6Stones, Snakes, and Saints: Remembering the Vanished Sacred Geographies of Delhi chapter abstract
This chapter draws on eighteenth and nineteenth century accounts of prominent Sufi shrines in Delhi to show how these shrines were integrally connected to the ecology of the city. The author follows these accounts with his own visits to these sites in the contemporary city, where they have been completely disconnected from the ecological. Through oral histories, this chapter shows how this disconnect can be attributed to colonial policy, post-colonial growth, and pollution, all of which have radically changed the ontology of the sacred in the city from one of immanence, embedded in the local landscape, to one of immaterial transcendence. Only at a few sites like Firoz Shah Kotla, protected from development by archaeological policy, is an older memory and modality of the sacred still possible. The remembrance of older relations to the ecology includes the sanctification of the animals encountered in this space.

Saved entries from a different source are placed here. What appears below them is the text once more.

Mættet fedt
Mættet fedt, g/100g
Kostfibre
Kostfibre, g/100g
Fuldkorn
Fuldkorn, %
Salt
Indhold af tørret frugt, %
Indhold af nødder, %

7The Shifting Enchantments of Ruins and Laws in Delhi chapter abstract
This chapter draws upon files from the post-colonial ASI, newspaper reports, and conversations with conservationists active in contemporary Delhi. It outlines a genealogy of conservation practice in Delhi and its changing relation to the life of the city, from the early twentieth century to the present. In the early twentieth century, for both British conservationists and Indo-Muslim antiquarians, these ruins were enchanted spaces, imaginative gateways to an otherwise irrecoverable Mughal past. The identification of Delhi's ruin-scape with Muslim sovereignty led to violent attacks on these sites during Partition violence, and this violence fundamentally changed the city's relation to its Muslim past. In the post-colonial era, Muslim monuments became spaces of darkness and death where no signs of (religious) life were permitted.
Conclusion: Remnants of Despair; Traces of Hope chapter abstract
The author traces his autobiographical exploration of and investment in the ruin-scape of Delhi, and his concern that the forms of life indexed by these ruins seem impossible to recover for the majority of the contemporary city. This chapter looks at recent examples of jinn veneration from Lahore, an analysis of a recent Bombay film, and new conservation paradigms taking root in Delhi to think about how the rituals, ethics, and human and animal relations at Firoz Shah Kotla connect to wider trends in South Asia. The new conservation paradigms in Delhi wish to reconnect ruins to the human life of the city, and also to the city's ecology. While this new paradigm of preservation is secular, it shares remarkable similarities with the religious outlook of people at Firoz Shah Kotla.